* **PAGE TEXT**
──────────────────────────────
Re: [RFC PATCH] xfs: merge adjacent io completions of the same type

From: Dave Chinner <david@fromorbit.com>
To: "Darrick J. Wong" <darrick.wong@oracle.com>
Cc: Brian Foster <bfoster@redhat.com>, xfs <linux-xfs@vger.kernel.org>
Subject: Re: [RFC PATCH] xfs: merge adjacent io completions of the same type
Date: Fri, 29 Mar 2019 08:06:28 +1100	[thread overview]
Message-ID: <20190328210628.GJ23020@dastard> (raw)
In-Reply-To: <20190328151744.GB18833@magnolia>

On Thu, Mar 28, 2019 at 08:17:44AM -0700, Darrick J. Wong wrote:
> On Thu, Mar 28, 2019 at 10:10:10AM -0400, Brian Foster wrote:
> > On Tue, Mar 26, 2019 at 08:06:34PM -0700, Darrick J. Wong wrote:
> > > From: Darrick J. Wong <darrick.wong@oracle.com>
> > > 
> > > When we're processing an ioend on the list of io completions, check to
> > > see if the next items on the list are both adjacent and of the same
> > > type.  If so, we can merge the completions to reduce transaction
> > > overhead.
> > > 
> > > Signed-off-by: Darrick J. Wong <darrick.wong@oracle.com>
> > > ---
> > 
> > I'm curious of the value of this one... what situations allow for
> > batching on the ioend completion side that we haven't already accounted
> > for in the ioend construction side?
> 
> I was skeptical too, but Dave (I think?) pointed out that writeback can
> split into 1GB chunks so it actually is possible to end up with adjacent
> ioends.

When there amount of writeback for a single file exceeds the
measured bandwidth of the device, or there are a number of dirty files
that the writeback bandwidthis shared between, then writeback code
breaks up the amount of data that can be written in any single
writepages call to any single inode. This can get down as low as
MIN_WRITEBACK_PAGES (which ends up being 4MB of pages), and so we
can end up writing large files in lots of very small chunks.
──────────────────────────────
Point correspondence tracking data
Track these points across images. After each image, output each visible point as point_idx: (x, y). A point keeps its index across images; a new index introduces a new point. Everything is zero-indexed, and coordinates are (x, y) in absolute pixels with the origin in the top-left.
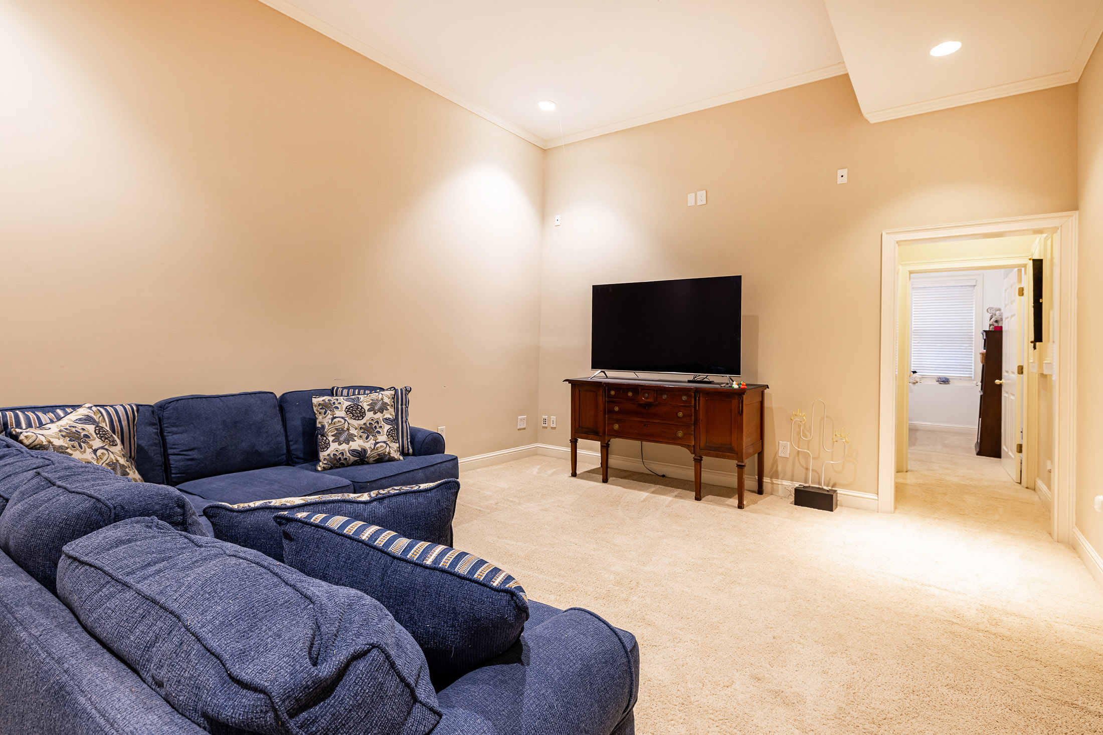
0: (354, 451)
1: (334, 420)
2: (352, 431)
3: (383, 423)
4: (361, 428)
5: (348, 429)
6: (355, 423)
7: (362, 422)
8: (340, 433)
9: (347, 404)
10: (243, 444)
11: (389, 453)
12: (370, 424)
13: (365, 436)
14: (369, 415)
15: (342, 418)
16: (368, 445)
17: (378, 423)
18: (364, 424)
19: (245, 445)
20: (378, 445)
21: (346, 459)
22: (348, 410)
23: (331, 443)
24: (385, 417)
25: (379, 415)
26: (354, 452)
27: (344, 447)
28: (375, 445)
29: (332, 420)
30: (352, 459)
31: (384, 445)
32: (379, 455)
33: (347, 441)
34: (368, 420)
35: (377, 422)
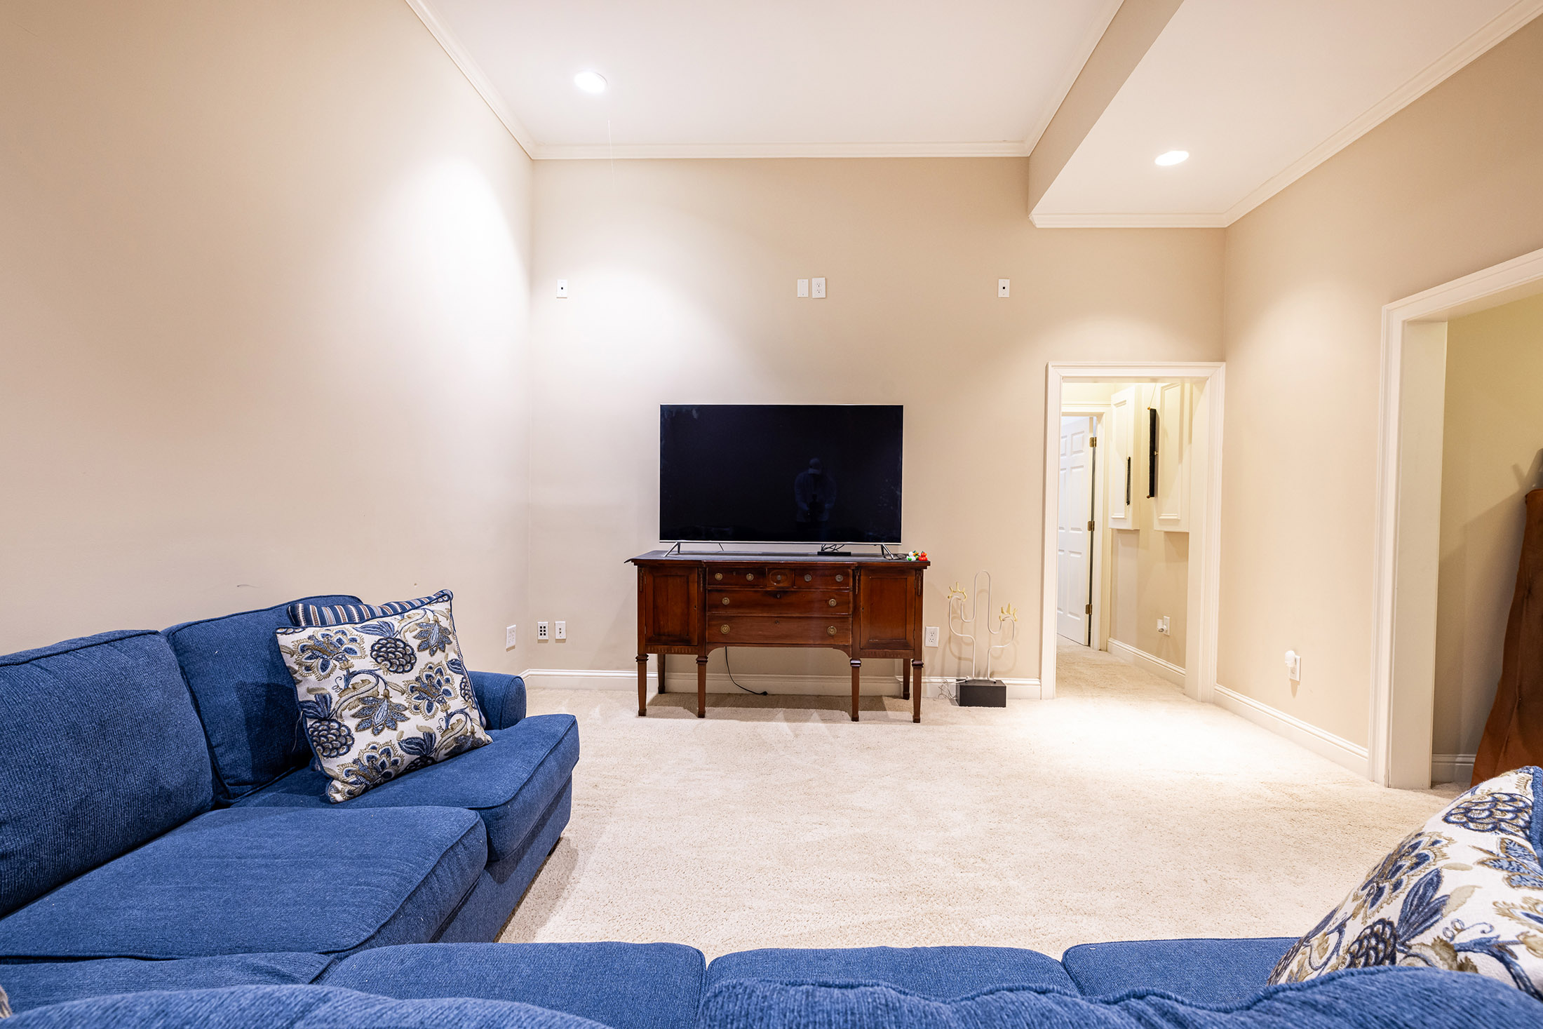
0: (410, 741)
1: (354, 680)
2: (397, 699)
3: (449, 672)
4: (413, 689)
5: (387, 696)
6: (399, 679)
7: (411, 676)
8: (370, 708)
9: (370, 640)
10: (130, 778)
11: (473, 733)
12: (428, 677)
13: (424, 704)
14: (423, 658)
15: (370, 672)
16: (435, 723)
17: (441, 674)
18: (418, 679)
19: (135, 781)
20: (453, 720)
21: (396, 762)
22: (379, 652)
23: (355, 735)
24: (449, 659)
25: (439, 656)
26: (410, 744)
27: (388, 736)
28: (447, 722)
29: (347, 680)
30: (408, 758)
31: (462, 717)
32: (456, 739)
33: (391, 723)
34: (422, 671)
35: (440, 672)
──────────────────────────────
* **YOUR TASK**
Extend the mailing-list reply about merging adjacent XFS io completions, picking up after its final sentence. These items have no connection to the mailing-list reply about merging XFS io completions.

* **RESULT OF THIS TASK**
> So I wrote this patch and added a tracepoint, and lo it
> actually did trigger when there's a lot of data to flush out, and we
> succeed at allocating a single extent for the entire delalloc reservation.

I'd expect it to fire more when there are lots of large files being
written concurently than just for single files (i.e. the writeback
interleaving fragmentation problem that speculative delalloc
avoids).

> > The latter already batches until we
> > cross a change in fork type, extent state, or a break in logical or
> > physical contiguity. The former looks like it follows similar logic for
> > merging with the exceptions of allowing for merges of physically
> > discontiguous extents and disallowing merges of those with different
> > append status. That seems like a smallish window of opportunity to me..
> > am I missing something?
> 
> Yep, it's a smallish window; small discontiguous writes don't benefit
> here at all.
> 
> > If that is the gist but there is enough benefit for the more lenient
> > merging, I also wonder whether it would be more efficient to try and
> > also accomplish that on the construction side rather than via completion
> > post-processing. For example, could we abstract a single ioend to cover
> > an arbitrary list of bio/page -> sector mappings with the same higher
> > level semantics? We already have a bio chaining mechanism, it's just
> > only used for when a bio is full. Could we reuse that for dealing with
> > physical discontiguity?

While possible, I think that's way more complex and problematic than
merging successful completions optimistically...

In reality, we need some numbers to prove whether this is worthwhile
or not. If we can't find obvious workloads where it actually makes a
difference (either in throughput, IO latency or CPU usage) then,
like most things, we write off as an interesting experiement that
didn't provide the benefit we thought it might...

> The other thing is that directio completions look very similar to
> writeback completions, including the potential for having the thundering
> herds pounding on the ILOCK.  I was thinking about refactoring those to
> use the per-inode queue as a next step, though the directio completion
> paths are murky.

Yeah, i think there can be benefit here for AIO+DIO when issuing
multiple concurrent sequential writes. I'm looking at making xfs-fsr
use AIO so it can pipeline the data movement (rather than being
synchronous) and I can see having completion batching for unwritten
extent conversion having a positive effect on such operations....

Cheers,

Dave.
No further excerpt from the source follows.